How to Avoid Buying a Lemon: Our Top 7 Used Car Buying Tips



How to Avoid Buying a Lemon: Our Top 7 Used Car Buying Tips

There’s always a chance that a pre-owned car has some mechanical defect that can cause consistent problems while driving. Such a car will cost you a lot in terms of time and money. So when shopping for a used car, every buyer should know what to do to avoid getting stuck with a lemon. Here are our top tips:

Do Your Homework

Get onto reliable auto websites and find out which makes and models are the most reliable, safe and have the best track record in the segment you’re looking for. This will give you which car companies manufacture cars that can be run for over seven years with no major problems.

Check the Car History

If you’ve already visited some dealerships that have a few cars you like, get their vehicle numbers and gain access to their service history online by paying a small fee. This will reveal any accident history, history of services, nature of each service, etc. Repairs and especially repeated repairs done on main parts such as the engine, suspension and brakes means that you should avoid buying that car.

Inspect the Car

Visit the dealership in the daytime and scrutinize the car’s paintwork, body condition, tires, exhaust pipes, etc., to get a feel of how well the car has been maintained. Example: A car with bald tires may mean excessive use and could imply internal wear and tear in addition to needing new tires.  

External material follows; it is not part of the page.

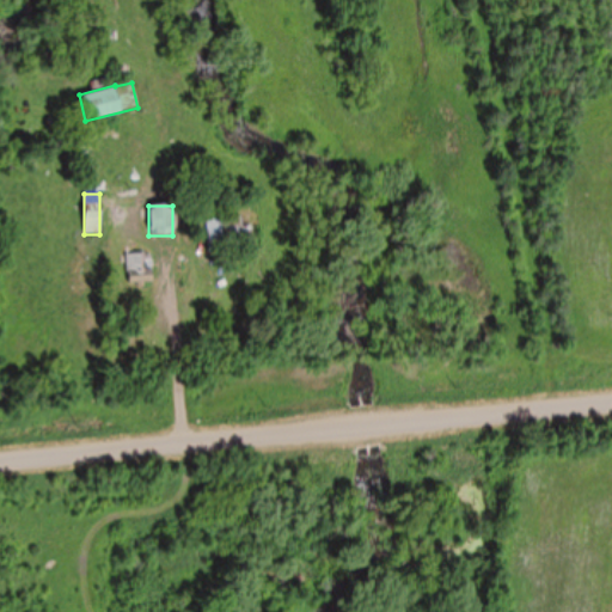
[(208,252),(245,251),(244,218),(207,220),(208,252)]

Do An Independent Inspection

If possible, drive the car down to an independent auto garage and have them inspect the car. Their trained eyes will be able to tell whether the car has been in any major accidents or if the car is in need of any mechanical repairs. They should also be able to give you an estimate of what the car is worth.

Check the Buyer’s Guide

Dealers are required include a buyer’s guide to the car that lists its history, work done on the car by the dealer, warranty coverage and more. This document is what the law mandates and should be adhered to. So if a buyer guide says that the car has a warranty, it should be given regardless of what the sale deed states.

Test Drive the Car

Once you’ve done all of the above research, take the car out for a test drive. Put the car through some tough driving to check for any squeaks or sounds that are out of the ordinary. Observe the stability, braking and overall feel of the car. If the car seems to be struggling, dies midway, the air conditioning stops functioning or any other malfunction occurs, remember to steer clear of the vehicle no matter what kind of special offer you’re given by the dealer.

Check for Model Recalls

Sometimes dealers don’t tell you about recalls announced for certain parts in a model. So check for such announcements online. If there have been any manufacturer recalls, check to see if they have been rectified. If not, the dealer or car maker is obliged to rectify the issue regardless of how long ago the recall was announced.

When buying your used car, remember to stay vigilant and avoid buying a lemon!